▶ _WHAT THE TASK ASKS_:
Can you transcribe each of the items below line for line, keeping every word and mark unchanged?

Collected data entries:
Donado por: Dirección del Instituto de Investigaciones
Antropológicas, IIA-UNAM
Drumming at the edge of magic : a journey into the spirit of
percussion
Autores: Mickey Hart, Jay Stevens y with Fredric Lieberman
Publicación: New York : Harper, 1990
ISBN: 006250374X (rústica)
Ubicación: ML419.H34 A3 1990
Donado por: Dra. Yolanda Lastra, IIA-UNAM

▶ _OUTPUT FOR THIS EXERCISE_:
Donado por: Dirección del Instituto de Investigaciones
Antropológicas, IIA-UNAM
Drumming at the edge of magic : a journey into the spirit of
percussion
Autores: Mickey Hart, Jay Stevens y with Fredric Lieberman
Publicación: New York : Harper, 1990
ISBN: 006250374X (rústica)
Ubicación: ML419.H34 A3 1990
Donado por: Dra. Yolanda Lastra, IIA-UNAM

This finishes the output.